Page segmentation data:
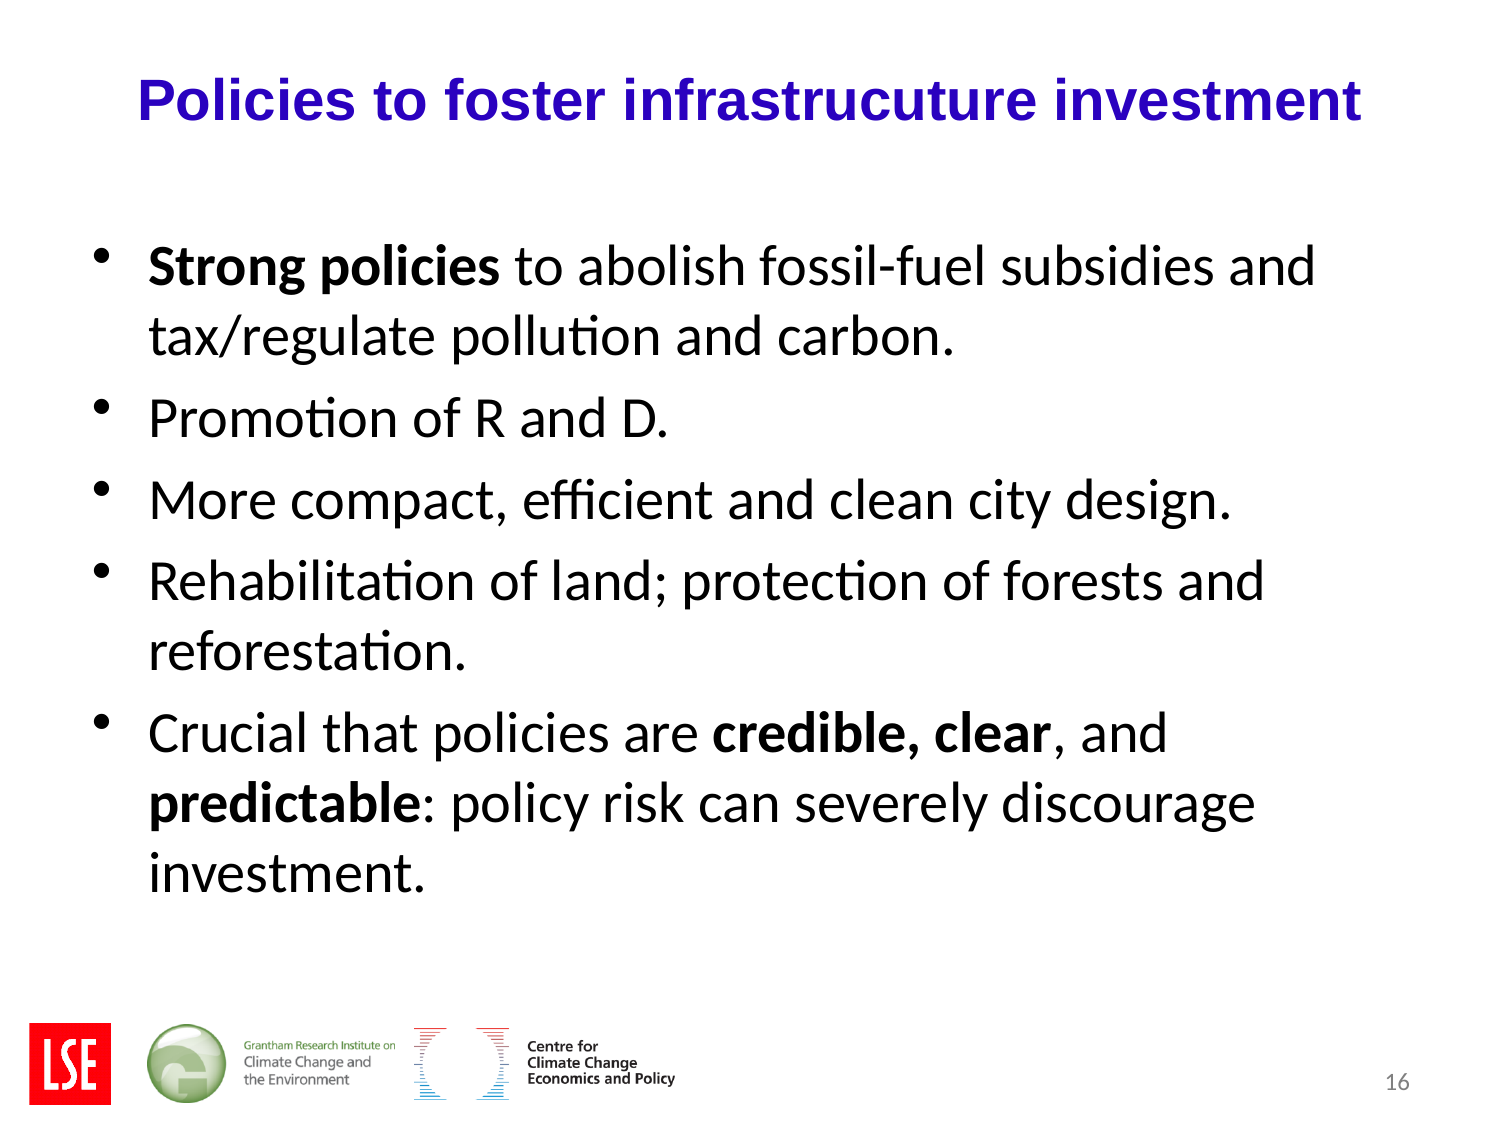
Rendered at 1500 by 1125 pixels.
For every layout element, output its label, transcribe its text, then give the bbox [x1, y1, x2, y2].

list Strong policies to abolish fossil-fuel subsidies and tax/regulate pollution and carbon. Promotion of R and D. More compact, efficient and clean city design. Rehabilitation of land; protection of forests and reforestation. Crucial that policies are credible, clear, and predictable: policy risk can severely discourage investment. [76, 219, 1427, 941]
picture [414, 1028, 675, 1100]
picture [147, 1024, 395, 1103]
title Policies to foster infrastrucuture investment [75, 45, 1425, 149]
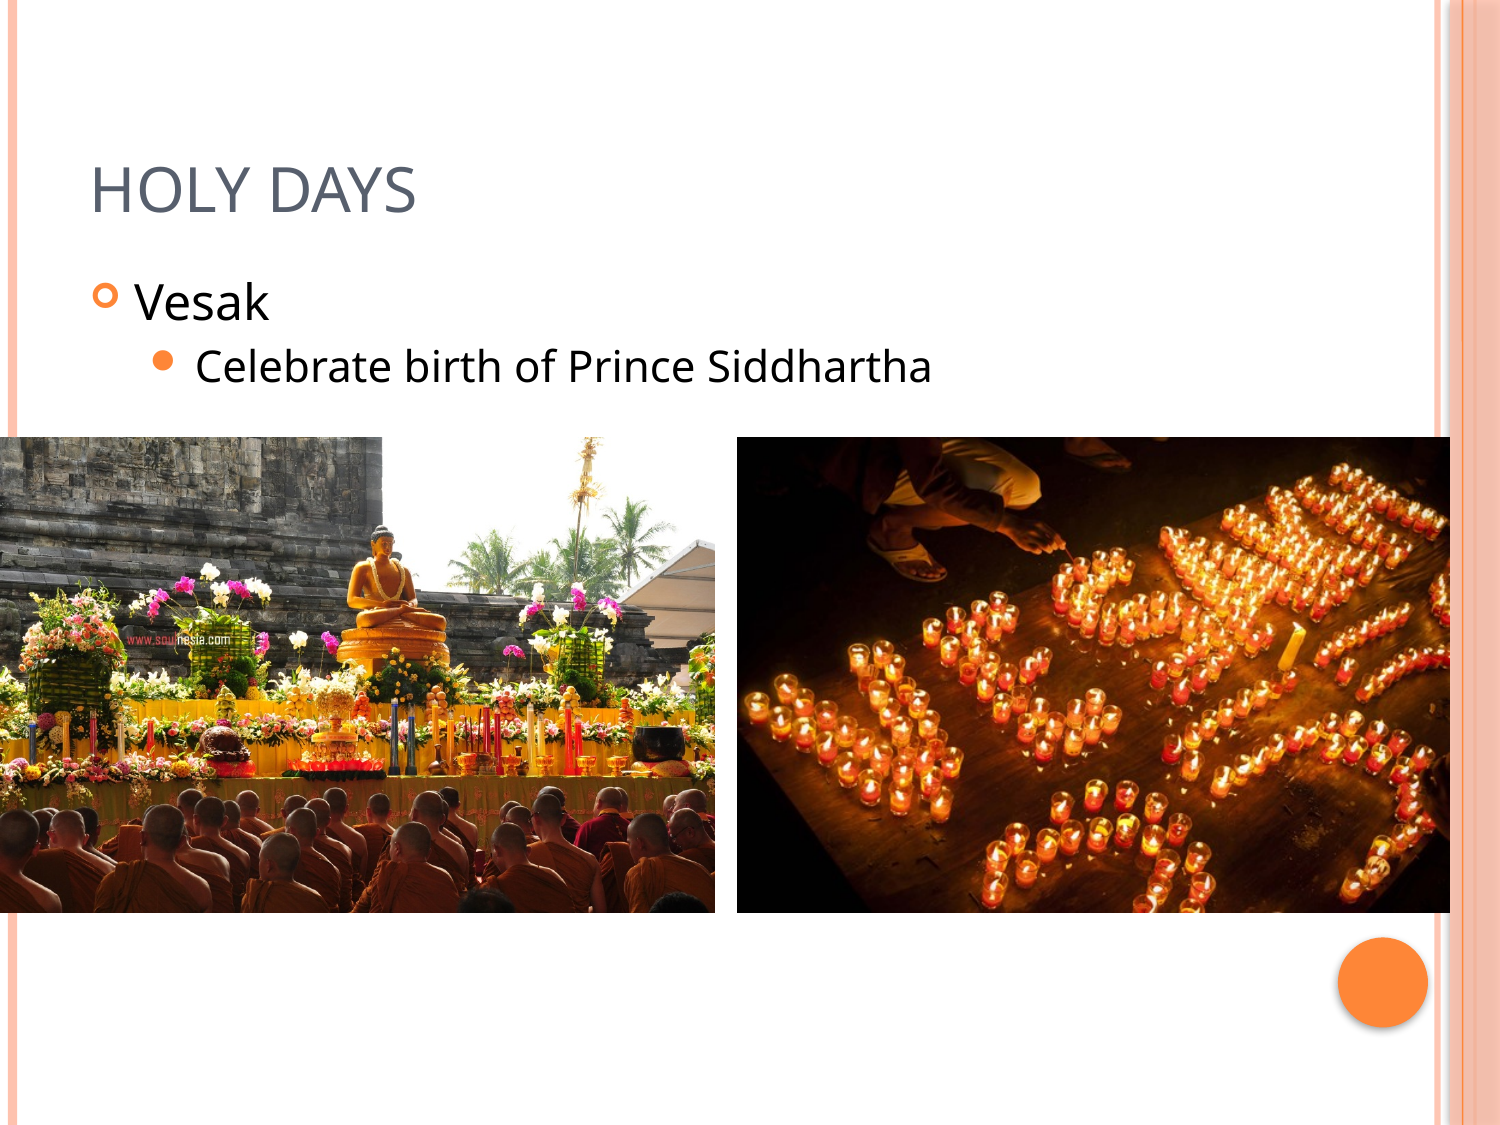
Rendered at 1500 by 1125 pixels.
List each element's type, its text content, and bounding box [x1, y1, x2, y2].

Exercise details: Transcribe the records above exactly, leaving out every picture.

Your response:
Rendered at 1500 by 1125 pixels.
For every layout element, output its label, transcribe its text, then give the bbox [x1, y1, x2, y2].

list Strong policies to abolish fossil-fuel subsidies and tax/regulate pollution and carbon. Promotion of R and D. More compact, efficient and clean city design. Rehabilitation of land; protection of forests and reforestation. Crucial that policies are credible, clear, and predictable: policy risk can severely discourage investment. [76, 219, 1427, 941]
picture [414, 1028, 675, 1100]
picture [147, 1024, 395, 1103]
title Policies to foster infrastrucuture investment [75, 45, 1425, 149]
Rendered at 1500 by 1125 pixels.
List each element's type, its text content, and bounding box [x1, y1, x2, y2].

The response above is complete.